Member of the National Assembly of Pakistan
- In office 1988–1990
- Constituency: NA-5

8th Vice President of Wifaq ul Madaris Al-Arabia, Pakistan
- In office 2 March 1998 – 13 September 2017
- Preceded by: Muhammad Hanif Jalandhari
- Succeeded by: Abdur Razzaq Iskander

Personal life
- Born: 6 January 1938 Prang, Charsadda
- Died: 17 September 2007 (aged 69)
- Cause of death: assassination
- Political party: Jamiat Ulema-e-Islam (JUI)
- Education: Jamia Ashrafia Islamic University of Madinah Darul Uloom Haqqania University of Peshawar
- Occupation: Islamic scholar and Politician

Religious life
- Religion: Islam
- Denomination: Sunni

Muslim leader
- Teacher: Muhammad Idris Kandhlawi Muhammad Rasul Khan Hazarvi
- Students Maulana Fazal-ur-Rehman Shuja ul Mulk;
- Awards: Sitara-e-Shujaat Gold medal (MA-Islamiat)

= Hasan Jan =

Pakistani Sunni Muslim Scholar

Hassan Jan Madani (Pashto:مولانا حسن جان مدنی) was a Pakistani Islamic scholar and politician who was born on 6 January 1938 in Prang, Charsadda. He had served as a member of the 8th National Assembly of Pakistan from 30 November 1988 to 6 August 1990.

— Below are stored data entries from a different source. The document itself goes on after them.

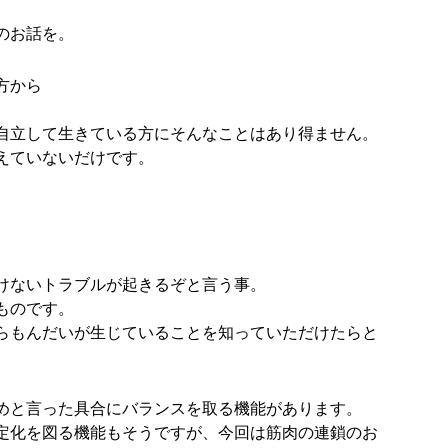
のお話を。
方から
自立して生きている方にそんなことはあり得ません。
えていないだけです。
。
けないトラブルが起きるぞと言う事。
ものです。
らもんだいが生じていることを知っていただけたらと
めと言った具合にバランスを取る機能があります。
定化を図る機能もそうですが、今回は筋肉の連鎖のお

He was Shaikhul-Hadith at Darwesh Masjid in Peshawar and used to deliver Friday sermons at the same mosque. He was also the vice president of Wifaqul-Madaras, the largest board of Islamic universities (Jamiat).

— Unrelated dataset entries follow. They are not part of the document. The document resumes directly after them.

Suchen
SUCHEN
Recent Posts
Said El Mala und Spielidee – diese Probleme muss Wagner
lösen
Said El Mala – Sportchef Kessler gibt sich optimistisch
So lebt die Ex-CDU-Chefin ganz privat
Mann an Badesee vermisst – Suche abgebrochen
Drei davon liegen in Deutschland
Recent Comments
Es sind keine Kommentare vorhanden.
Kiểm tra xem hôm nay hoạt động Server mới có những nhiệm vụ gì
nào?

He was assassinated in Peshawar on 17 September 2007.

== Education ==

Hasan Jan memorized the Quran in the Masjid-e-Nabavi in three months. He studied basic mathematics and Arabic grammar from his uncle. He later got admission at Anjuman Taleem-ul-Quran where he learnt basic Urdu and Islamiat. He then moved to Darul-uloom Utmanzai where he completed Dars-e-Nizami. After Dars-e-Nizami, he moved to Jamia Ashrafia Lahore, where he studied Hadith books from Muhammad Idris Kandhlawi and Maulana Muhammad Rasool Khan Hazarvi. He got degree of Fazal-e-Deniat from Darul Uloom Haqqania with distinction. On 11 June 1962 he moved to Madina for further studies at The Islamic University of al-Madinah al-Munawarah. He was awarded gold medal by the University of Peshawar in MA Islamiat for his distinction.

== Politics ==
Hasan Jan was not a politician however he supported Jamiat Ulema-e-Islam. He was the teacher of Fazal-ur-Rehman. He contested the 1990 elections and defeated the then Awami National Party leader Abdul Wali Khan in his stronghold. He served as MNA for some time.

== Assassination ==

On Saturday 17 September 2007 some unknown people came to him near Aftari time and requested him to go with them for Nikah-Khwani. He was assassinated at Wazir Bagh behind Janaz Ga (Funeral Prayer place) in the suburbs of Peshawar. It is believed that he was killed by the unknown persons may be for his moderate views, which included issuing fatwas against suicide bombings.